And it ain't getting any better, says Bill Styring of the Hudson Institute, a think tank in Washington, D.C.

Styring points out that the ratio of U.S. workers to retirees has been 4 to 1 for the past three decades. But with 76 million baby boomers ready to cash in, the ratio will be 2 to 1 by 2030.

Besides being way too much math for a Monday morning, the numbers are striking.

"That's a demographic fact that business needs to deal with," Styring told www .inc.com. "The population of available workers is going to implode like you wouldn't believe."

That's why I've decided to enter the high-stakes world of corporate headhunting.

The decision came about one-fifth of a nanosecond after my friend Sarah Ryse told me she'll pay $500 for each successful job candidate I send her way.

Ryse does public relations for Norlight Telecommunications in Milwaukee, which, I'm mostly sure, is a company of some sort.

The folks at Norlight are so badly in need of high-tech workers, they are willing to pay anybody who helps them fill openings. Not just pros. Anybody.

Debbie Mancini in West Des Moines has hunted high-tech heads since the late '80s, including times when the dot-com boom was gobbling up anyone with a pocket protector. When the job market was really tight, she'd slip a "finder's fee" to friends who helped her reel in a big fish.

"I didn't care who it went to," she told Workbytes. "I'd give them $1,000. Why not?"

Why not, indeed.

Experts agree that such bonuses are common in head-hunting circles.
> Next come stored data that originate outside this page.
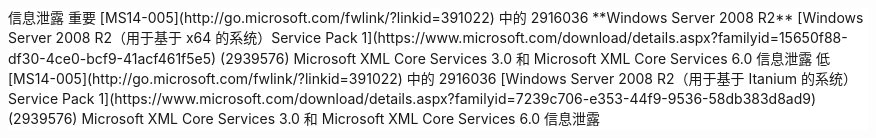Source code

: </td>
<td style="border:1px solid black;">
信息泄露

</td>
<td style="border:1px solid black;">
重要

</td>
<td style="border:1px solid black;">
[MS14-005](http://go.microsoft.com/fwlink/?linkid=391022) 中的 2916036

</td>
</tr>
<tr>
<td style="border:1px solid black;" colspan="5">
**Windows Server 2008 R2**

</td>
</tr>
<tr>
<td style="border:1px solid black;">
[Windows Server 2008 R2（用于基于 x64 的系统）Service Pack 1](https://www.microsoft.com/download/details.aspx?familyid=15650f88-df30-4ce0-bcf9-41acf461f5e5)  
(2939576)

</td>
<td style="border:1px solid black;">
Microsoft XML Core Services 3.0 和 Microsoft XML Core Services 6.0

</td>
<td style="border:1px solid black;">
信息泄露

</td>
<td style="border:1px solid black;">
低

</td>
<td style="border:1px solid black;">
[MS14-005](http://go.microsoft.com/fwlink/?linkid=391022) 中的 2916036

</td>
</tr>
<tr>
<td style="border:1px solid black;">
[Windows Server 2008 R2（用于基于 Itanium 的系统）Service Pack 1](https://www.microsoft.com/download/details.aspx?familyid=7239c706-e353-44f9-9536-58db383d8ad9)  
(2939576)

</td>
<td style="border:1px solid black;">
Microsoft XML Core Services 3.0 和 Microsoft XML Core Services 6.0

</td>
<td style="border:1px solid black;">
信息泄露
But WorkBytes could find no other example of a company making such a public offer.

Trina Jashinsky, vice president of human resources at Norlight, acknowledged the strategy is unusual but "We appreciate the competitive environment we're trying to recruit within."

"More and more, recruiting has become a function of networking, and we want to take advantage of others' knowledge of qualified candidates, as well as their entrepreneurial spirit," she said.

The bottom line is this: For 500 bucks, I will not only find a qualified candidate, I'll type her resume, drive her to the interview, and hold her coat in the lobby until it's over.

If you're one of the best darn application support technicians in the greater Des Moines metro area or any of its forcibly annexed colonies, you should give me a call.

Especially if you're dissatisfied with your current employment situation. (And what are the odds? I mean, you're an applications support technician, for crying out loud.)